OPERATORI E FRODI- Le circostanze e le dimensioni del misfatto attribuito a Kweku Adoboli, il 31enne trader-truffatore inglese che ha messo in ginocchio due settimane fa il colosso bancario Ubs, hanno l’aria di essere una sorta di conferma ai risultati dello studio svolto ora dall’Università di San Gallo. Difatti, il tempismo è perfetto: il giovane broker è stato nel frattempo accusato di una frode da 2,3 miliardi di dollari (1 miliardo e 650 milioni di euro) ai danni della più grande banca svizzera. La domanda che molti osservatori si sono posti: Perché lo ha fatto? E ancora: cosa non funziona con le banche, ma soprattutto con quei giovani professionisti della Borsa? La risposta dei ricercatori svizzeri: si comportano in maniera più spietata e manipolatrice degli psicopatici.

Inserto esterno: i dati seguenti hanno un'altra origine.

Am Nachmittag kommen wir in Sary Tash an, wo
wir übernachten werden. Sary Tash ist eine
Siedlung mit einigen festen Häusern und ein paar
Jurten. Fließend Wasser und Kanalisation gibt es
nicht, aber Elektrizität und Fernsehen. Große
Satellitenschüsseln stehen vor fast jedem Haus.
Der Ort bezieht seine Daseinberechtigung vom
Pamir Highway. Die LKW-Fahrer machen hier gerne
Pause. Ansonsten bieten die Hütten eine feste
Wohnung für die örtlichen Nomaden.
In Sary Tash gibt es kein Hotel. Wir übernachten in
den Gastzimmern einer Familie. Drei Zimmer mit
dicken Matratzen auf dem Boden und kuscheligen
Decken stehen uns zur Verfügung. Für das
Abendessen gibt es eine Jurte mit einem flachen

LO STUDIO – Sono stati presi in esame l’impegno a cooperare e l’egoismo di 27 operatori professionisti, in gran parte impiegati presso banche svizzere, ma anche trader che lavorano nel commercio delle materie prime e degli hedge fund, i fondi speculativi. Dall’altra parte uno studio effettuato in precedenza su 24 persone con gravi problemi psichici e ricoverate in cliniche in Germania e un altro, svolto su un gruppo di controllo di 24 persone «normali». Ebbene, i soggetti hanno sostenuto prove di simulazioni al computer e sono stati sottoposti a test d’intelligenza. Alla base degli esperimenti c’era il noto gioco a somma zero, in cui se uno guadagna l’altro perde. Le conclusioni hanno addirittura superato le aspettative del team messo insieme da Pascal Scherrer e Thomas Noll, il primo un esperto forense, il secondo psichiatra e direttore del centro di detenzione svizzero Pöschwies, a nord di Zurigo. «Naturalmente non si possono mettere sullo stesso piano gli operatori di Borsa con i disturbati mentali», ha spiegato Noll alla Neue Zürcher Zeitung. Tuttavia, aggiunge il coautore Noll: «In certi casi i trader si sono comportati in modo più egoista, più aggressivo e sono risultati più inclini al rischio rispetto al gruppo di psicopatici che hanno completato lo stesso tipo di test».

INCLINAZIONE A DISTRUGGERE – Noll ha sottolineato che con il loro comportamento spesso senza scrupoli, i trader – che maneggiano quotidianamente azioni, derivati o cambi – non hanno nemmeno superato l’obiettivo del guadagno assoluto in raffronto con gli altri gruppi. Invece di lavorare in modo oggettivo e sobrio per un profitto più alto, «hanno soltanto cercato di ottenere più dei loro avversari. E per danneggiarli hanno speso molte energie». In altre parole: è un po’ come se il vicino di casa avesse la stessa nostra macchina e «si andasse da lui con la mazza da baseball per distruggerla. Il tutto solo per avere l’auto più bella nel quartiere». Gli studiosi, riferisce Nzz nella sua versione online, non sanno spiegarsi questa inclinazione alla distruzione.